= Fred Brown (virologist) =

English biologist (1925–2004)

Fred Brown (31 January 1925 – 20 February 2004) was a British virologist and molecular biologist.

==Early life==
He was born in Clayton-le-Moors, Lancashire and lived in neighbouring Burnley, where he was educated at Burnley Grammar School and played cricket for Burnley Cricket Club. He went on to study at Manchester University, where he graduated B.Sc. in chemistry in 1944 and received a Ph.D. in 1946.

==Career==
He stayed at Manchester as an assistant lecturer for two years before taking a post as a lecturer at the Bristol University Fruit and Vegetable Preservation Research Station (1948–50) followed by one as a senior scientific officer at the Hannah Dairy Research Institute, Ayr (1950–53).

A succession of other appointments followed: senior scientific officer at Christie Hospital, Manchester (1953–55), head of the Biochemistry Department at the Animal Virus Research Institute, Pirbright (now the Institute for Animal Health) (1955–83) (deputy director (1980–83)) and head of the Virology Department at Wellcome Biotechnology Laboratories, Beckenham {1983-90}. He was also appointed professorial fellow at Queen's University, Belfast (1986–2004) and professor of microbiology at Surrey University (1989–90) and adjunct professor, School of Epidemiology and Public Health, Yale University (1990–2004). He was a visiting scientist at the US Department of Agriculture Plum Island Animal Disease Center, New York (1995–2004) and a consultant with the US Department of Agriculture (1990–2004). Most of his efforts were directed towards the study of animal diseases such as foot-and-mouth disease and rabies.

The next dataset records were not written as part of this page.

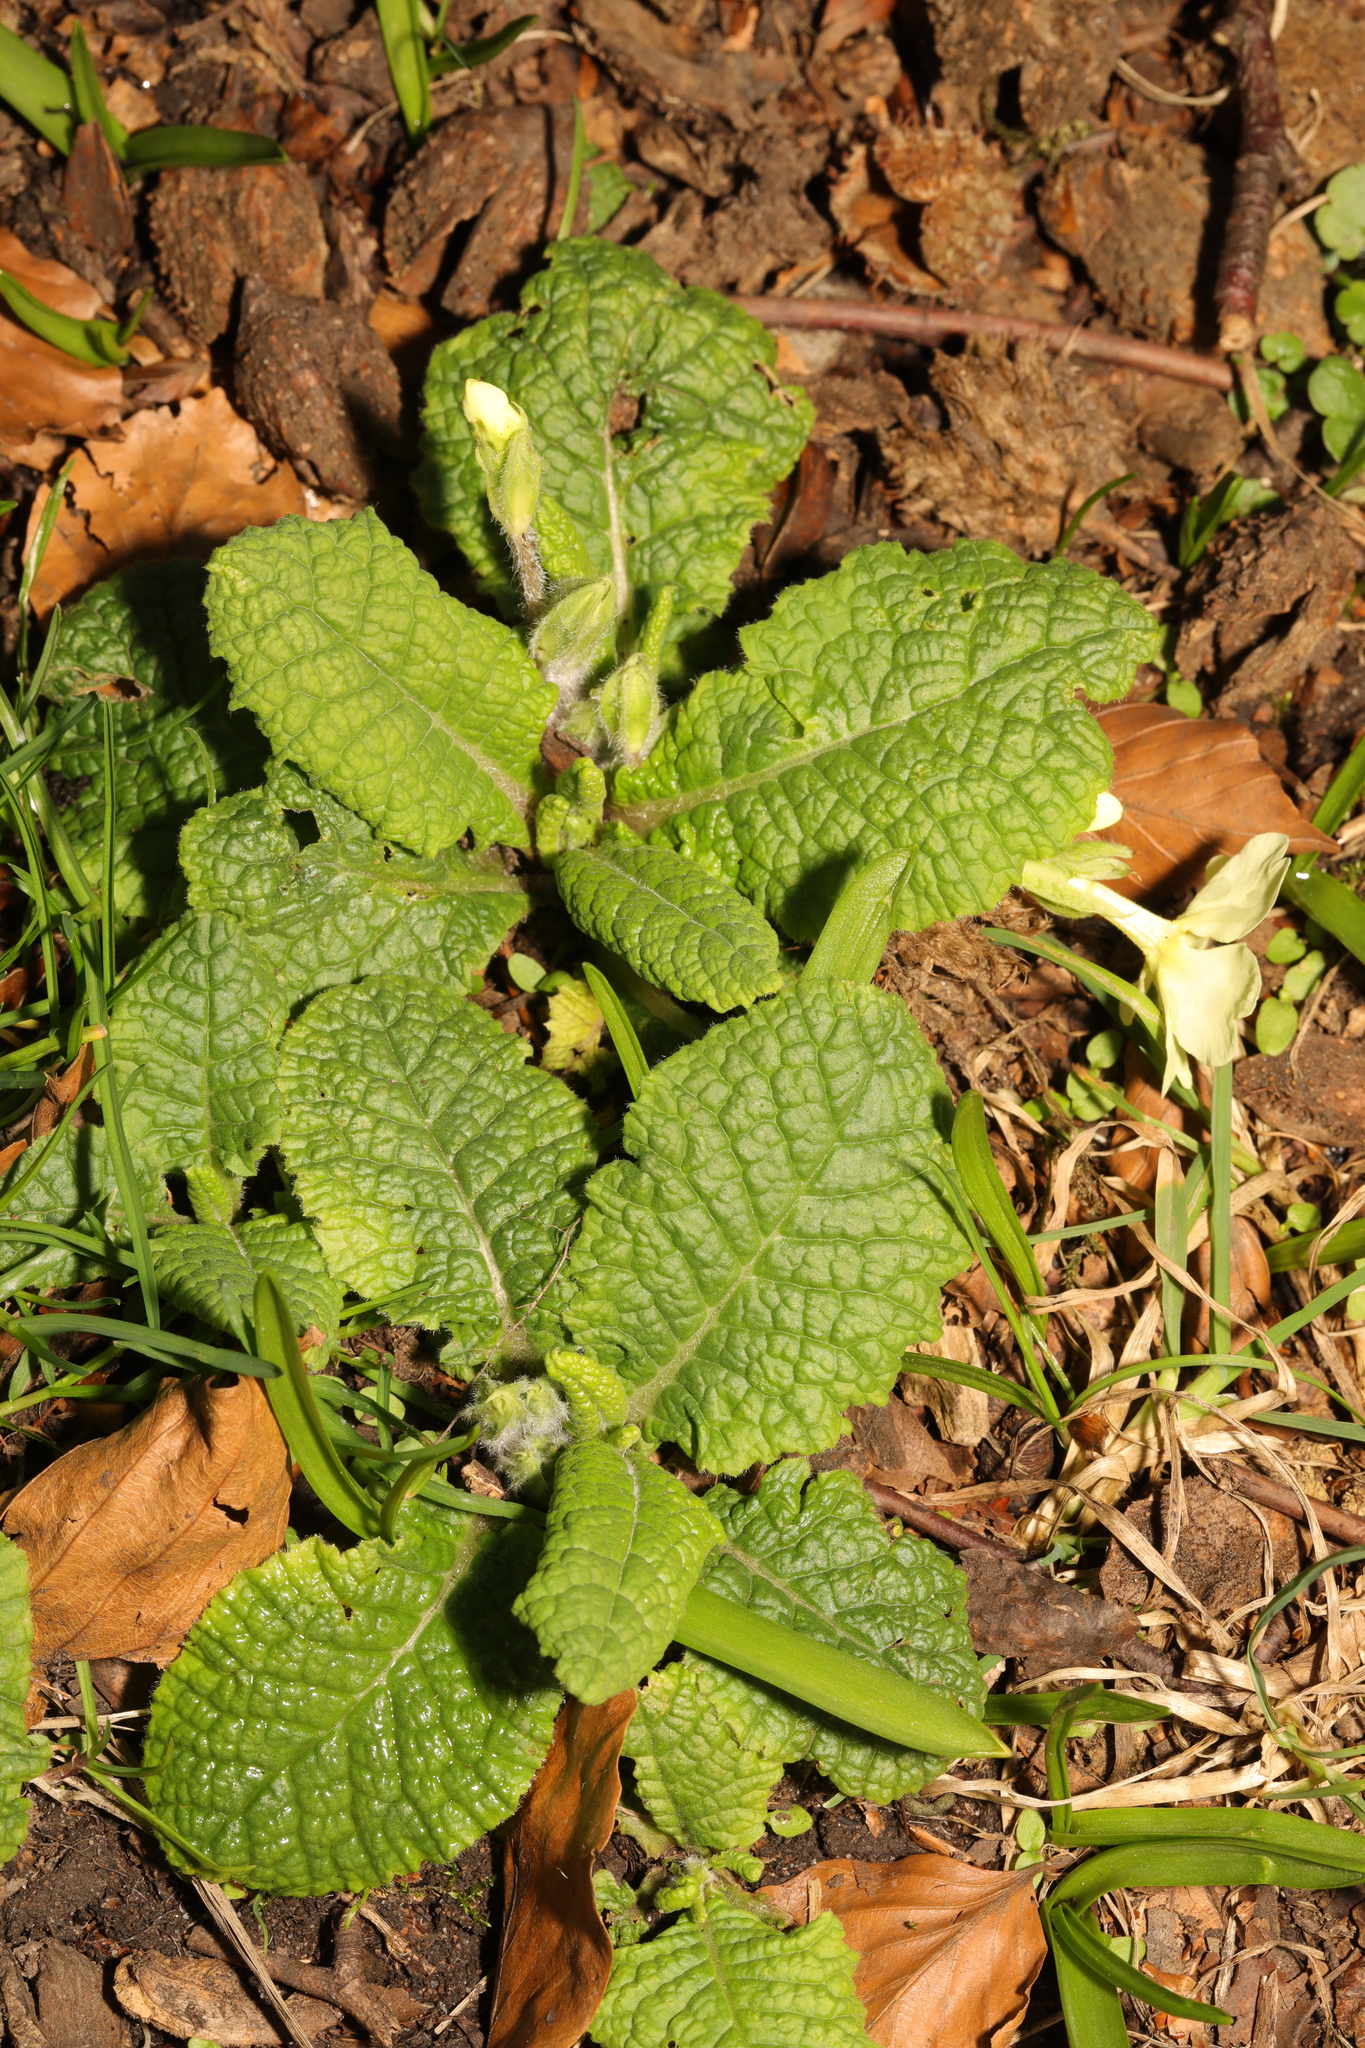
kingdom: Plantae
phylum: Tracheophyta
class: Magnoliopsida
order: Ericales
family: Primulaceae
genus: Primula
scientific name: Primula vulgaris
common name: Primrose
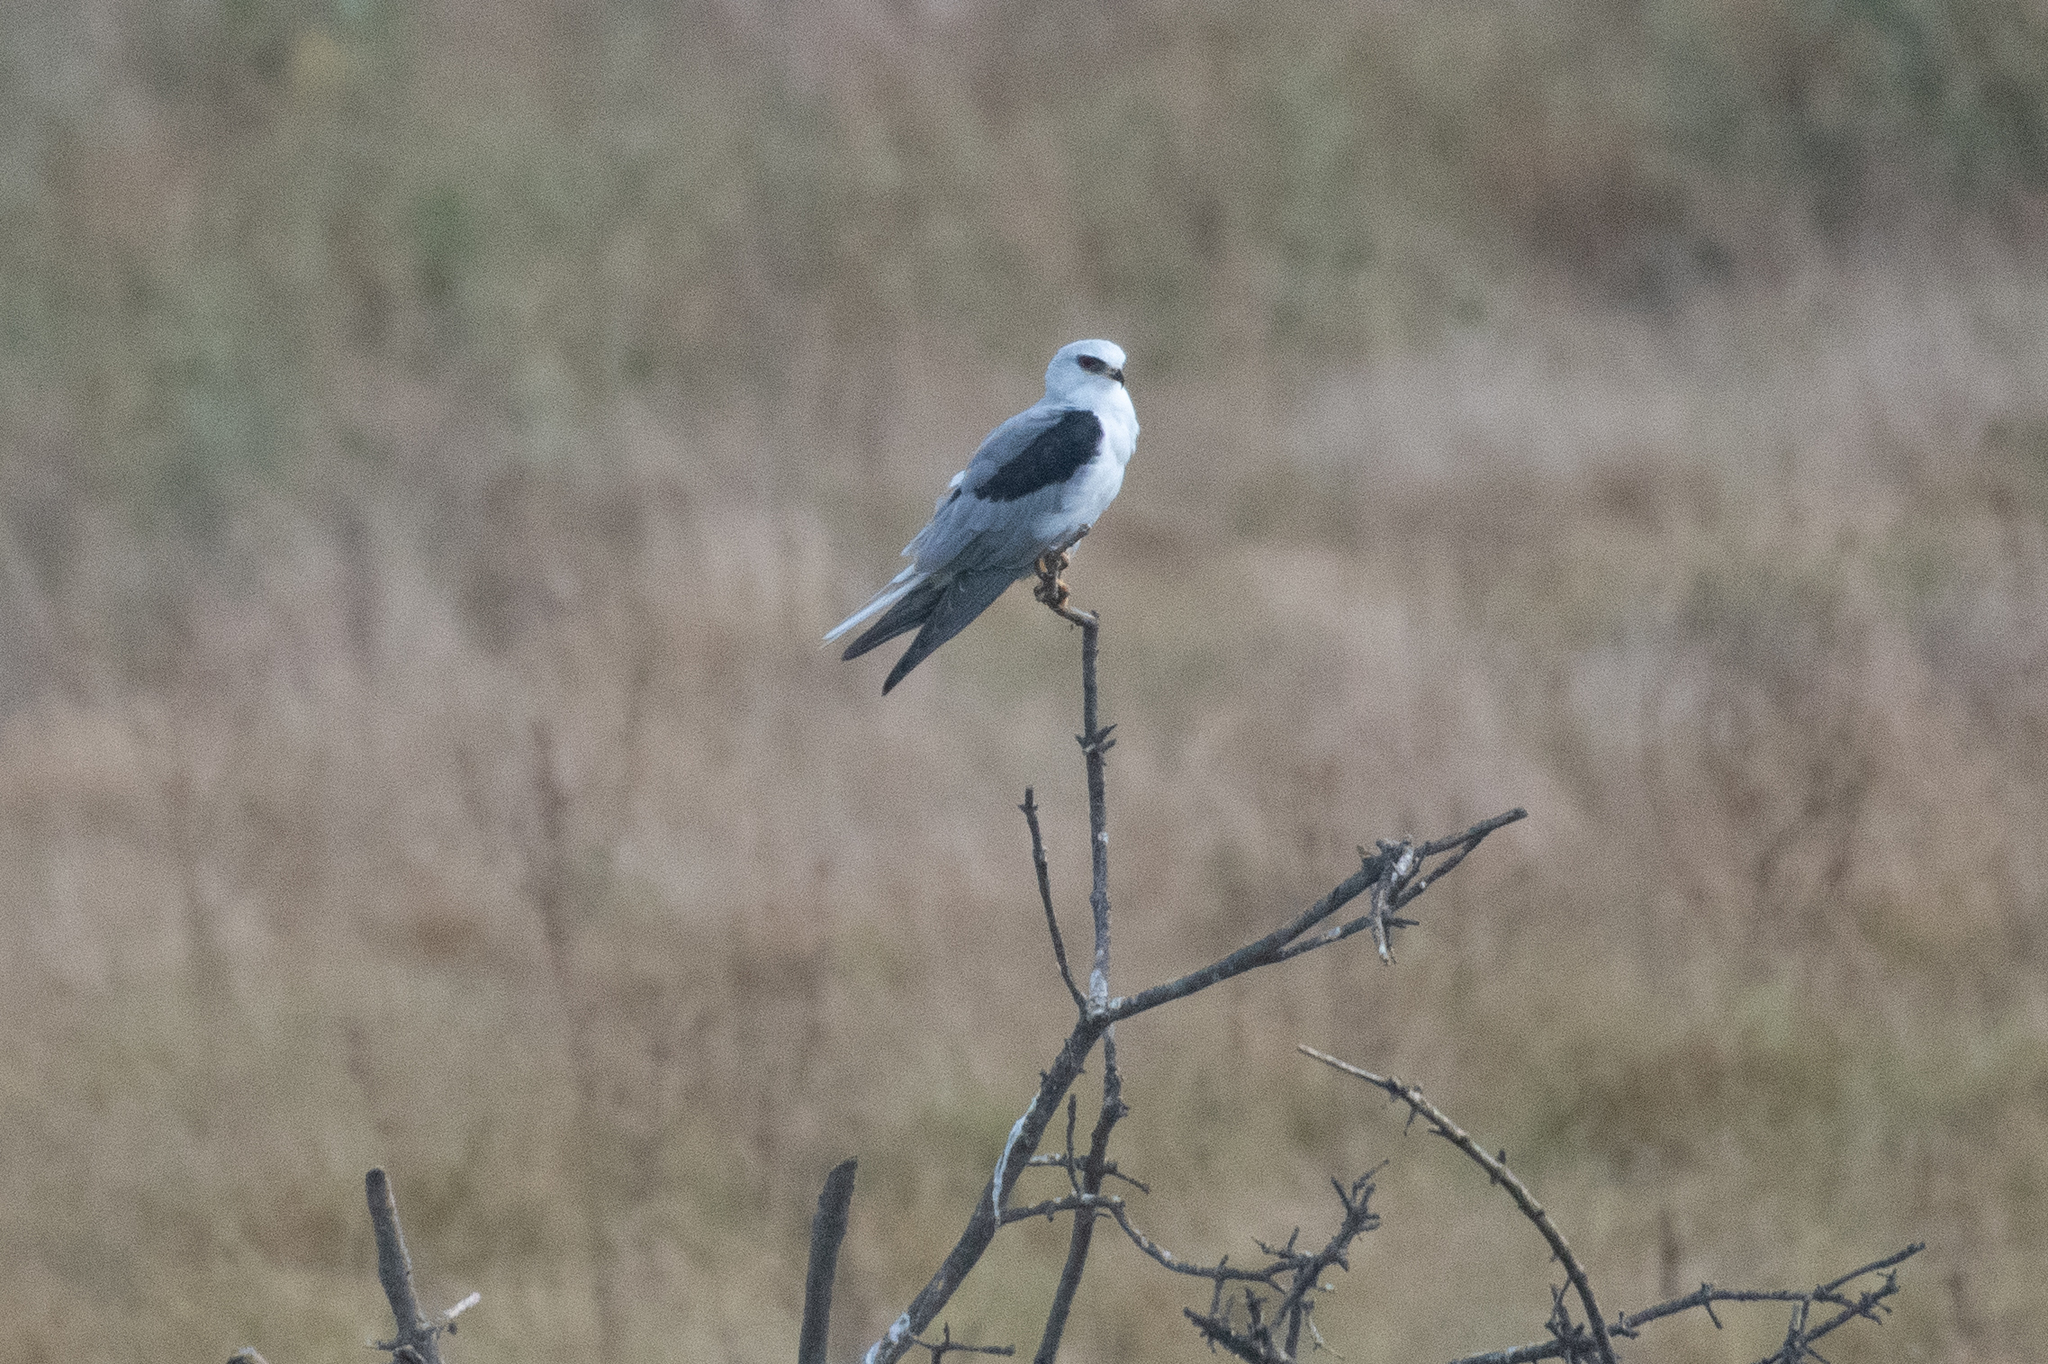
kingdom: Animalia
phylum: Chordata
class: Aves
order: Accipitriformes
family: Accipitridae
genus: Elanus
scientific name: Elanus leucurus
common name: White-tailed kite
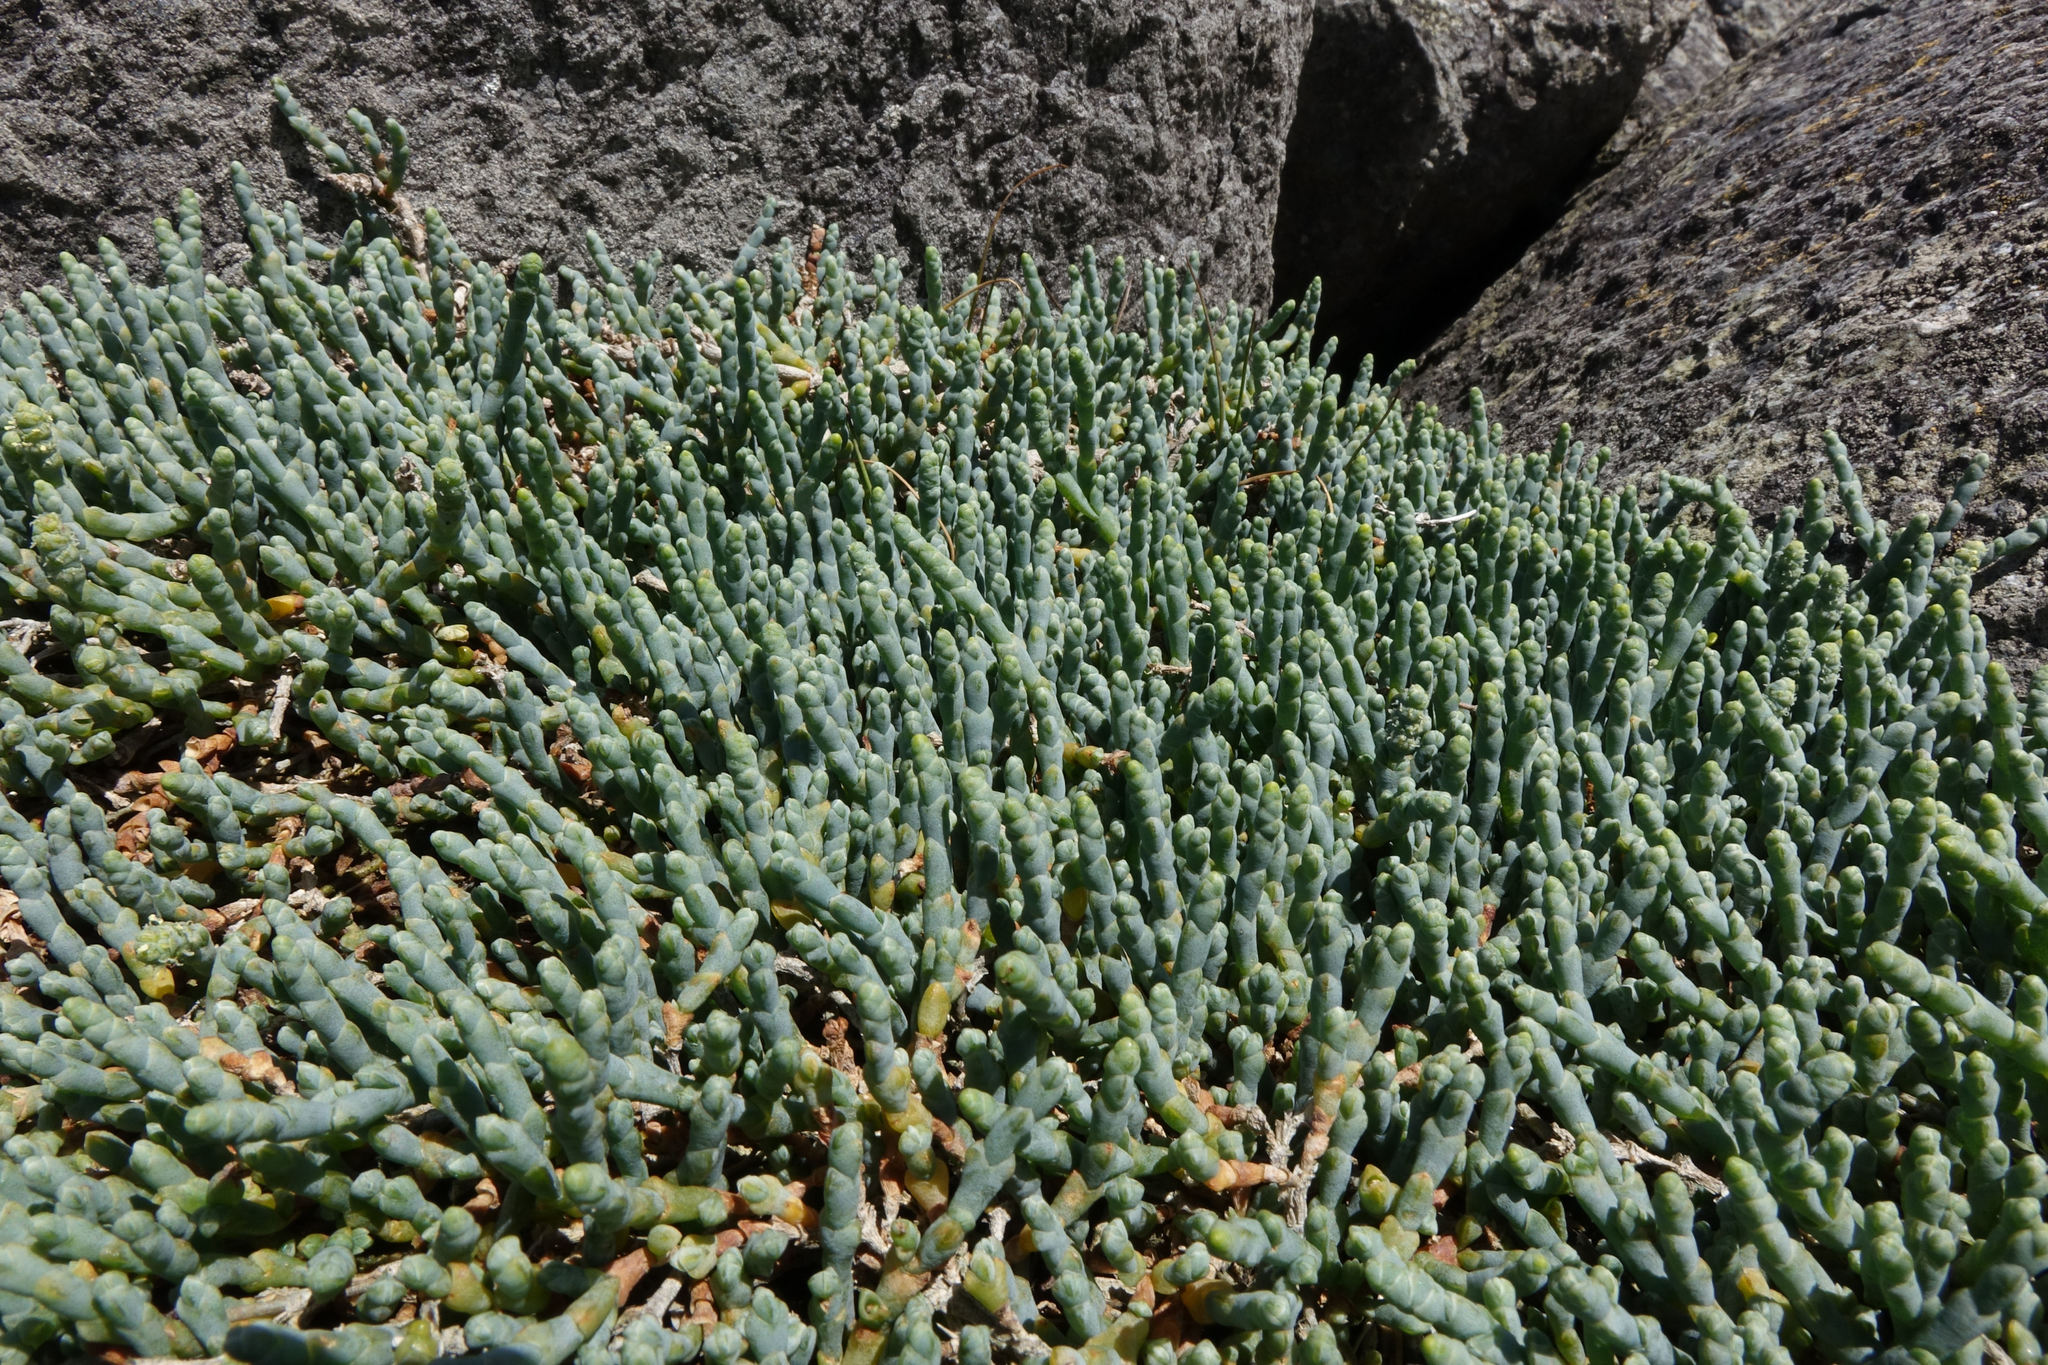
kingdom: Plantae
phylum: Tracheophyta
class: Magnoliopsida
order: Caryophyllales
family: Amaranthaceae
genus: Salicornia
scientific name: Salicornia quinqueflora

He undertook substantial committee work. He was a member of an international committee on the taxonomy of viruses (1968–1981) (president (1981–1987)), chairman of the comparative virology programme run by WHO and UN, scientific secretary for the International Association of Biological Standardisation (1980); chairman of the Royal Society Biological Education Committee (1983–1987), member of the Spongiform Encephalopathy Advisory Committee (1990–1998) and honorary member of the Society for General Microbiology (1991). He was also member of council and editor-in-chief of the Journal of General Virology (1975–1980) and took part in the Royal Society Infectious Diseases in Livestock Enquiry.

He was elected a Fellow of the Royal Society in 1981 and delivered their Leeuwenhoek Lecture in 1993. He was awarded an OBE in 1999.

He died in Surrey in 2004. He had married Audrey Alice Doherty in 1948: they had two sons.